Filmin hikâyesinde beni en çok etkileyen, ülkemizde bitmek tükenmek bilmeyen kadın sorunları konusunda çok gerçekçi, samimi ve başarılı mesajlar oldu. Titizlikle çalışılmış senaryo ete, kemiğe büründükçe daha da heyecan verici bir hale geldi benim için.
- Canlandırdığınız karakteri sizden dinleyebilir miyiz?
Filmde canlandırdığım karakter her şeyden önce gerçek, inandırıcı ve çevremizde sıklıkla rastladığımız bir “erkek”. Kötü niyetli, şiddete eğilimi olan, egoist biri değil. Kendi yaşadığı çevrenin alışkanlıkları, toplumsal değerleri, mahalle baskıları ile karşısındaki kadına, farkında bile olmadan bir nevi eziyet eden biri. Filmde net olarak altı çizilen de bu zaten.
- Siz ülkemizde yaşanan ve bitmeyen kadın sorunlarıyla ilgili ne düşünüyorsunuz?
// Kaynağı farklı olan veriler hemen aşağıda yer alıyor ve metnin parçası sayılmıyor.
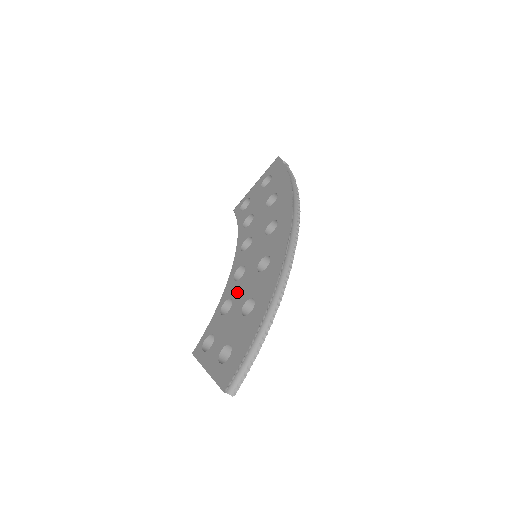
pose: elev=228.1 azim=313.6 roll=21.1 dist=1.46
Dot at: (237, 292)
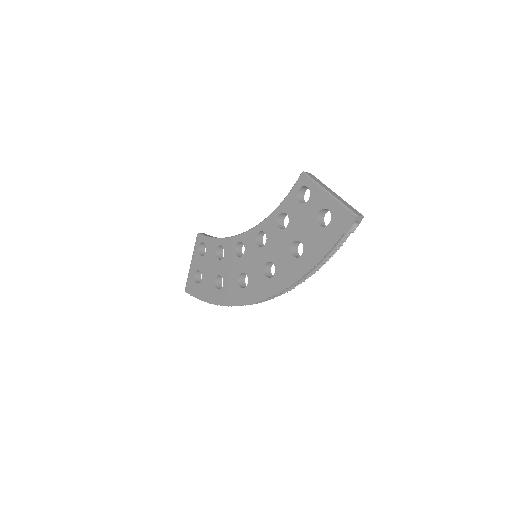
Dot at: (227, 259)
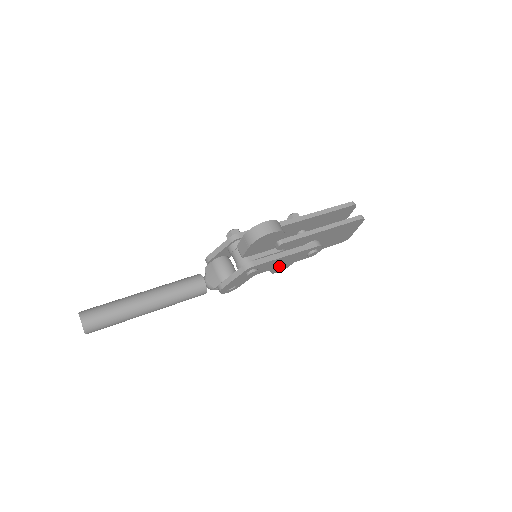
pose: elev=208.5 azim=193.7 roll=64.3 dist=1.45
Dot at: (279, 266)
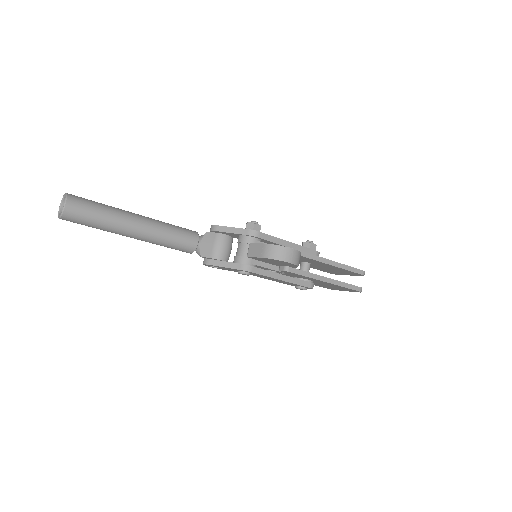
Dot at: occluded
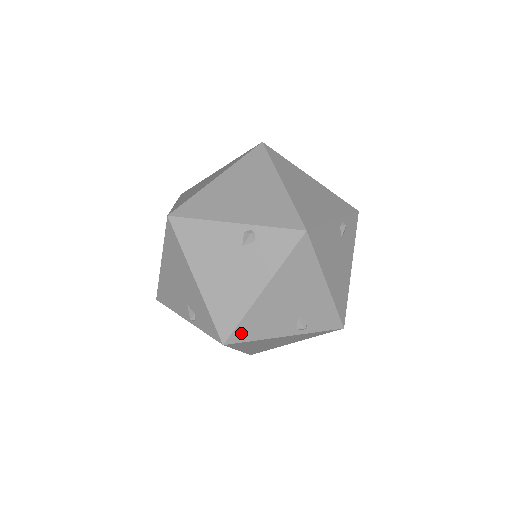
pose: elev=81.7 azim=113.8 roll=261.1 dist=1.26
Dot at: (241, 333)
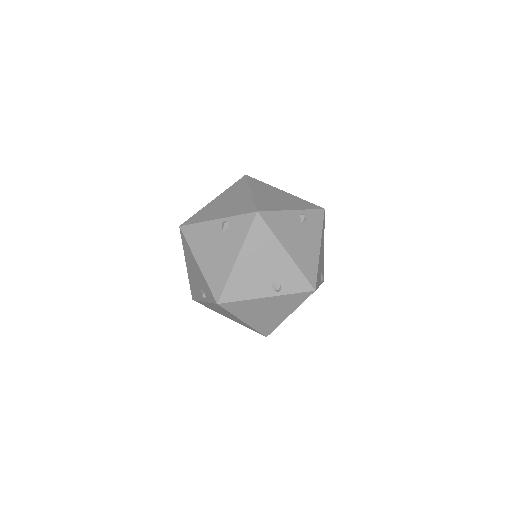
Dot at: (229, 294)
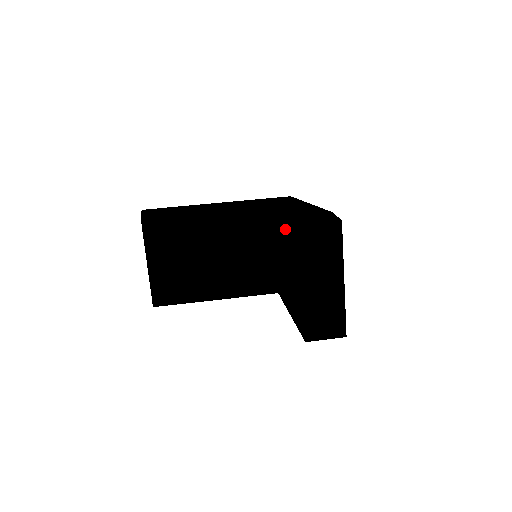
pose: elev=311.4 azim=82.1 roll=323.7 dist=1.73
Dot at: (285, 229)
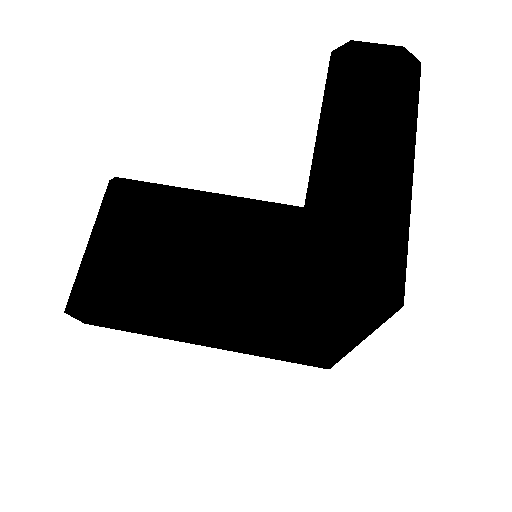
Dot at: occluded
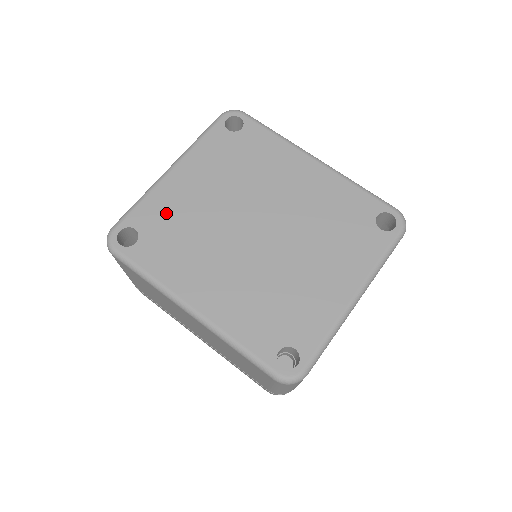
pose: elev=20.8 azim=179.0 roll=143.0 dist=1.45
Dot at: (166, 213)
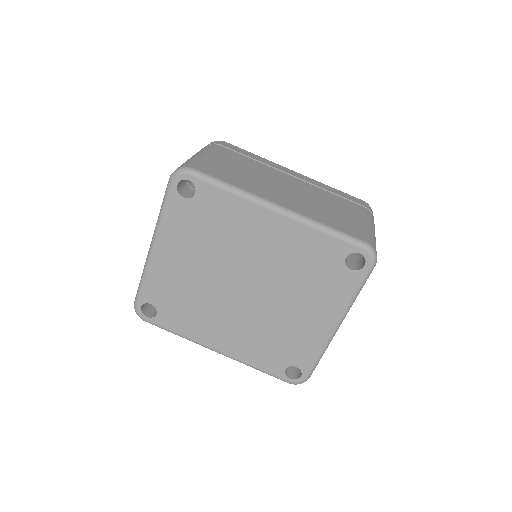
Dot at: (167, 288)
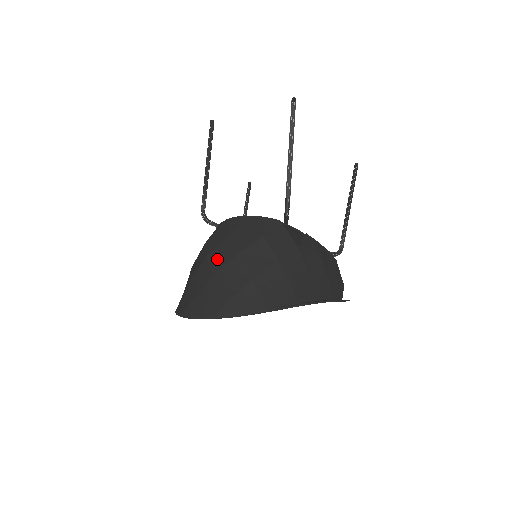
Maalesef son yirmi yirmi beş yılda giderek daha da artan eğitim, kültür, sosyal barış, eşitlik ilkeleri, sevgi, saygı, yeni toplumsal eğilimler konularındaki geri gidiş ülkemizdeki kadın sorunlarında da aynı ölçüde hissedilir hale geldi. Ben de yüzünü medeniyete, insanlığa, huzurlu bir yaşama dönmüş, ülkesini çok seven her insan gibi bu duruma üzülüyor değil isyan ediyorum. Bu yüzden de ‘Suna’ filminin bir parçası olmaktan mutluluk ve gurur duyuyorum.
Yaşasın Sinema… Yaşasın “Bağımsız Sinema”.